Making the Case for Equity-Focused Education
The Education Development Trust, an international nonprofit focused on education solutions, conducted a 10-year study on education reform in five global cities of London, New York, Dubai, Rio de Janeiro, and Ho Chi Minh City, Vietnam. The chosen cities were particularly interesting because the agenda was explicitly linked to issues of equity in education.
- Dubai: The government strove to ensure that all the city’s ethnically diverse communities had access to quality education.
- London, New York, and Rio: Reforms were driven by a commitment to close the gap in academic outcomes between students from under-resourced neighborhoods versus those in more privileged areas. Leaders understood and set out to demonstrate that gaps in outcomes are the result of gaps in opportunity and resources, dispelling the mechanistic relation made between socio-economic background and ability or achievement.

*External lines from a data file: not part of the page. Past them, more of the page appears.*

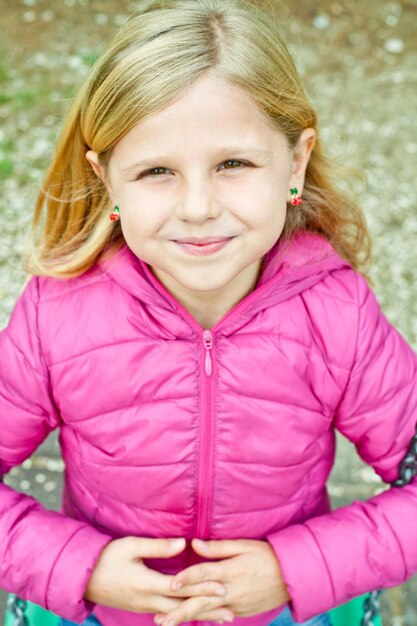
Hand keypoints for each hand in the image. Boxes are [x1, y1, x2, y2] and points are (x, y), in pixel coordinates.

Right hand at [84, 536, 230, 616]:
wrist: (82, 578)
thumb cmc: (107, 558)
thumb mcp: (131, 547)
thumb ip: (158, 546)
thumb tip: (184, 544)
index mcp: (146, 584)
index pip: (181, 587)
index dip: (203, 587)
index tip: (223, 587)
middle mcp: (147, 600)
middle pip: (183, 606)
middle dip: (208, 608)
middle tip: (231, 611)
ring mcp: (144, 607)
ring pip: (176, 614)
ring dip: (198, 615)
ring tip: (219, 618)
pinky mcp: (141, 607)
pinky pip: (167, 614)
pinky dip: (183, 615)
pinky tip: (193, 616)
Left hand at [154, 538, 289, 625]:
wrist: (292, 577)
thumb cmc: (267, 555)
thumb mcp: (244, 546)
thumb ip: (218, 548)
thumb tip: (194, 544)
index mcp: (231, 571)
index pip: (204, 574)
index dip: (187, 578)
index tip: (170, 584)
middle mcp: (231, 590)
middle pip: (201, 602)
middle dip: (180, 611)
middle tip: (161, 619)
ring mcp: (236, 604)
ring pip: (207, 613)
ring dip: (187, 618)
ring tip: (167, 623)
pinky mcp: (241, 611)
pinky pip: (220, 615)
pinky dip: (205, 618)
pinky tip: (192, 620)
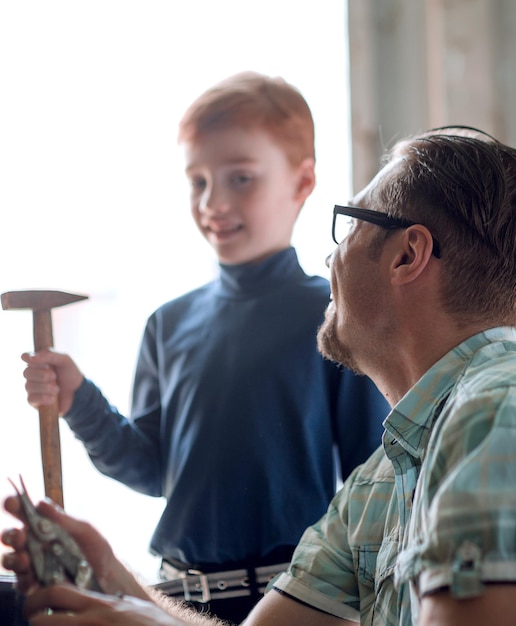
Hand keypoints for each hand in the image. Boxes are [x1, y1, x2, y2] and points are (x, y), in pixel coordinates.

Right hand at [1, 495, 147, 599]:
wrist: (107, 576)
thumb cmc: (96, 548)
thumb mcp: (84, 530)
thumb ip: (63, 520)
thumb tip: (41, 503)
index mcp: (45, 526)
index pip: (24, 513)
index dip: (14, 506)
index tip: (11, 502)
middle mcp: (35, 544)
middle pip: (12, 537)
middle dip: (11, 535)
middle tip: (18, 535)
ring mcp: (34, 565)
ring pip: (12, 560)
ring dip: (14, 558)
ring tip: (24, 558)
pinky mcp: (36, 586)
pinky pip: (23, 584)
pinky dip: (24, 579)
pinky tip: (32, 577)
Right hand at [22, 349, 83, 414]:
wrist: (78, 393)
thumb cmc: (70, 375)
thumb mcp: (65, 360)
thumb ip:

- Ho Chi Minh City: This case had a different global equity dimension. Worldwide, there is a close connection between economic advantage and educational outcomes. Vietnam is the outlier. The single poorest participating country has achieved results in line with those of the richest countries. Vietnam appears to show at a global level that family income does not have to determine child outcomes
Over an eight-to-10-year period, each city made significant improvements in education quality outcomes and eliminated or excelled beyond the achievement gap as measured by graduation rates, reading, math, and/or science scores.

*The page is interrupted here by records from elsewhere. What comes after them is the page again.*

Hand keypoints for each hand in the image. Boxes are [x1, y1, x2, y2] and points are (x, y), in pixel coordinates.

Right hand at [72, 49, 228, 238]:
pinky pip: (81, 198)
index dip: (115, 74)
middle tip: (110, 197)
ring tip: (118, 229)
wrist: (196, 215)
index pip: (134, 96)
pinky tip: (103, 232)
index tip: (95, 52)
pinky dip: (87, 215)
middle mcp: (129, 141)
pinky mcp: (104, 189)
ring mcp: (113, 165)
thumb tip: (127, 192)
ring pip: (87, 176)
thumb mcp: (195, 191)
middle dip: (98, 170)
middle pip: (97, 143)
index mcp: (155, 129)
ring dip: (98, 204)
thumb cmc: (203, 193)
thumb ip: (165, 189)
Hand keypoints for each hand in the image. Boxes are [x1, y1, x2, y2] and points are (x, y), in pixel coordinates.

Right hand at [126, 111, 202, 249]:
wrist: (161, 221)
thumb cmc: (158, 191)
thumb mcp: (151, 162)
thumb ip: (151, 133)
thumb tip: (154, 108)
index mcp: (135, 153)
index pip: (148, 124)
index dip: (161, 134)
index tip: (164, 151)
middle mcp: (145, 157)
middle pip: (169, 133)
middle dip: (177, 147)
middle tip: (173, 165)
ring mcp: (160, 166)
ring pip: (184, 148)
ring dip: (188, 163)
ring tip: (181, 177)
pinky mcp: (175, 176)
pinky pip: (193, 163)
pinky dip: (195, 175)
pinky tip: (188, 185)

Cross-Cutting Improvement Themes
Although each city had a unique story, there were seven key themes that wove across them:
- Effective leadership at all levels: Appointing or electing a key figure to drive through a change agenda;
- Data-driven reform: Using “big data” to identify and intervene where students are in danger of falling behind and identify the schools where performance was exceptionally good;
- Building coalitions for change: Forging strong coalitions of different stakeholders between parents, teachers, and professional bodies;
- Making teaching a career of choice for talented young people: Adopting innovative ways of attracting talented people into teaching;
- Combining high accountability with high levels of professional support: Increasing both accountability and support for teachers with improved training;
- New forms of government school provision: Applying pressure for change in underperforming schools; and
- An emphasis on school-to-school collaboration: Pairing strong schools with weaker schools, helping the latter improve.
Advocating for Detroit Children
At this pivotal moment, the collaboration needed for our collective vision for the children of Detroit is imperative. We value and require partnership and thought leadership across sectors to create the conditions needed to cultivate the brilliance of Detroit children.
As The Skillman Foundation fiercely champions Detroit youth, we understand that strong schools are only part of what is required to ensure kids have the love, support, and opportunities needed to thrive. According to US News and World Reports’ 2020 Best Countries to Raise Kids and 2021 Best Places to Raise a Family, attributes measured include:
- Well-developed public education and quality high school education;
- Social justice; caring about human rights;
- Communities that value diversity and gender equality;
- Family-friendly; being seen as happy places;
- Safe communities with low crime;
- Top-notch health care access;
- Jobs & economic factors including the cost of living, average annual salary, and income equality;
- Transportation and commute;
- Communities’ overall well-being.
The list above are additional areas where we value partnership. Our children need parents with steady employment, safe secure neighborhoods, equitable access to high-quality health care, and family-friendly spaces.
The American Dream is dependent on equity. To make it obtainable for all, we need to redesign our systems to allow everyone to thrive and prosper.